Sieht aus wie eine alte, blecherne Schreibmaschine - mattgrau mit Stecksystemen für kleine, bunte Mini-Klinke-Kabel. Rot, gelb und grün.
Unberechenbarkeit einer fehlerhaften Rhythmusmaschine
"Jetzt steht da eigentlich das, was ich auch gesteckt habe. Irgendwie eine Bassdrum und irgendwie ein Pöng und ein bisschen eine Hi-Hat oben drüber..."
Die Unberechenbarkeit dieser fehlerhaften Rhythmusmaschine lockt für Stefan Betke musikalische Überraschungen beim Komponieren hervor. Und genau hier ist der Link zu seiner Inspirationsquelle für sein neues Album "Wald": Wie bei einem Waldspaziergang mit wundersamen neuen Eindrücken wird das Spielen auf fehlerhaften Musikinstrumenten zum ständigen Erforschen und Staunen.

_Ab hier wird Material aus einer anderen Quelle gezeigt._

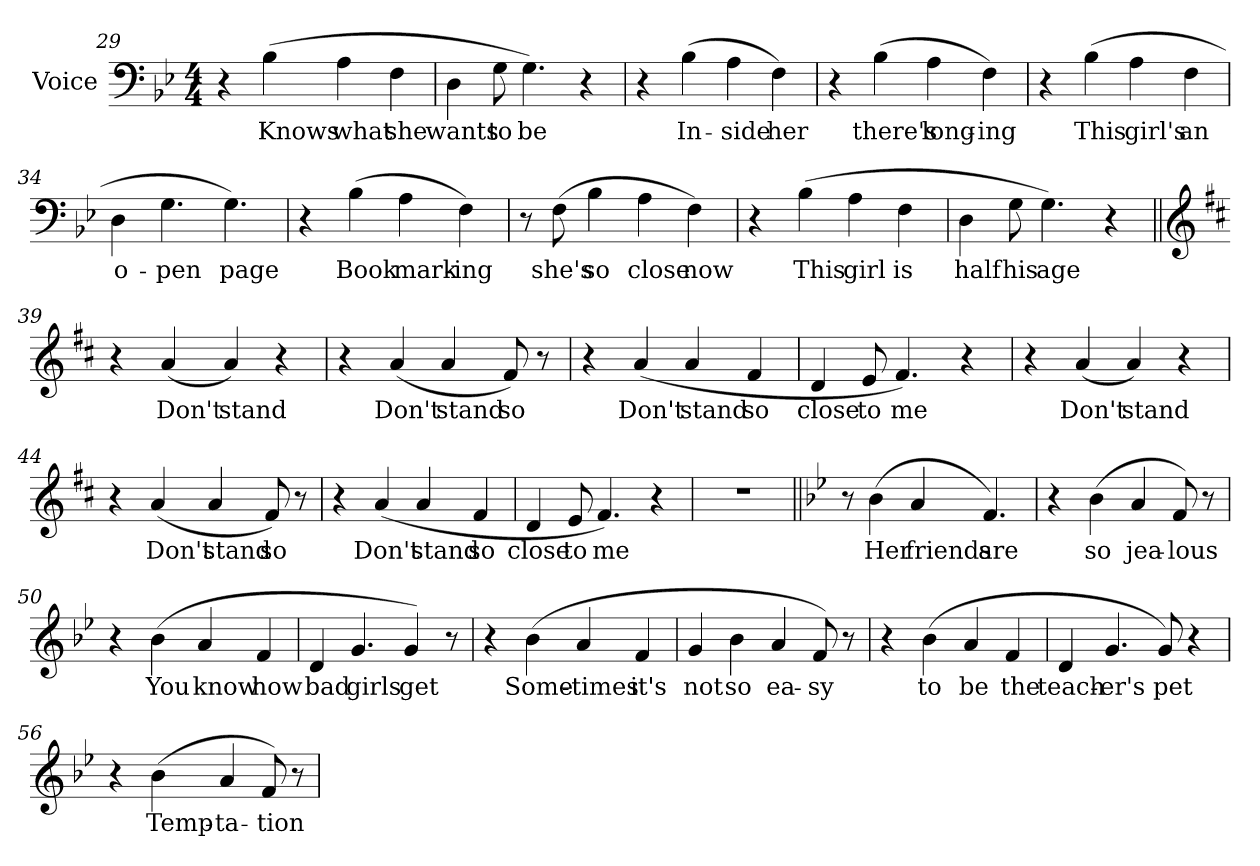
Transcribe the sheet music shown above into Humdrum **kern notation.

"Das sind die schönen Momente: Man hat einen Akkord und eine Basslinie und tut einen Effekt hinzu, und auf ein mal fangen die Dinger an zu morphen und sich zu bewegen."

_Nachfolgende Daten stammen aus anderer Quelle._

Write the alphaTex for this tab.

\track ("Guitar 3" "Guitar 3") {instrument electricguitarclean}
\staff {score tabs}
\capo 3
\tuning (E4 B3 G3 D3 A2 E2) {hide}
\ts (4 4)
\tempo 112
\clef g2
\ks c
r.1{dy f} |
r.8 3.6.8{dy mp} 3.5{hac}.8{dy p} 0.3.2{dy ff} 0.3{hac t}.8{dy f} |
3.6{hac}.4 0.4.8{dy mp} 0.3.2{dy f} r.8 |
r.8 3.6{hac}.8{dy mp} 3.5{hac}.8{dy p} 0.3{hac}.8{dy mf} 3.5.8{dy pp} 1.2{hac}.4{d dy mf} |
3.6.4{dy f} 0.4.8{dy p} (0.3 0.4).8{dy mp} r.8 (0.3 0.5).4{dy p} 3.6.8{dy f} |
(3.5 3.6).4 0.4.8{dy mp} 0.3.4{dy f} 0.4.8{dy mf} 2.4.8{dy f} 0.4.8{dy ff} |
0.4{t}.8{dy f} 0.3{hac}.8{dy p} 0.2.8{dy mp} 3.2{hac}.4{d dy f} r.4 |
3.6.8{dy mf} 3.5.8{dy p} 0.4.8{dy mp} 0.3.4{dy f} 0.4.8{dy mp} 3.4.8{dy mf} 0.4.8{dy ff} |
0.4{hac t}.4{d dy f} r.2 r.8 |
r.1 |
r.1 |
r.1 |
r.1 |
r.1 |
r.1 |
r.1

Mit dem Album "Wald" komponiert Pole Bewegung in der Natur. Der weiche Boden, das Rascheln der Blätter, das Wiegen der Bäume - sie werden nicht wirklich hörbar, sondern in elektronische Musik übersetzt. Der Hörer muss dabei den entscheidenden Schritt machen - weg vom Konkreten, hin zum Abstrakten.
Die Musik von Pole kommt nicht zu einem, man muss sie an sich heranlassen. Ganz im Sinne von: So wie man in den Wald hineinruft, so schallt es auch heraus. Denn nur dann hören wir es auch, das Grüne, das Weiche, das Feuchte - wie hier in dem Stück "Moos":
Schnappschüsse - geknipst mit Geknackse
"Das ist nicht mystisch zu sehen oder irgendwie glorifizierend, so deutsch und Deutschtümelei und Wald und so weiter. Die meisten Inspirationen für dieses neue Album kamen nun mal aus Wäldern, deswegen heißt das Album 'Wald'."
Schon die Band Kraftwerk hat auf ihrer Platte "Trans Europa Express" die deutsche Romantik in ihrer elektronischen Popmusik aufgegriffen. Die Begegnung eines deutschen Musikers mit Buche und Eiche kann vielleicht nicht gänzlich unvoreingenommen sein. Doch Stefan Betke alias Pole sucht und findet im Wald nicht die Transzendenz und Weltflucht der Romantiker. Es entstehen akustische Momentaufnahmen aus der Natur, die wirken wie fotografische Schnappschüsse - geknipst mit Geknackse.
Die musikalischen Unschärfen aus fehlerhafter Studiotechnik werden dabei zu einer Brücke zwischen Lebendigem und Abstraktem. Ein abgebrochener Ast, ein schiefer Ton. Und glänzt die Schönheit von Natur und Musik nicht erst durch den kleinen Makel?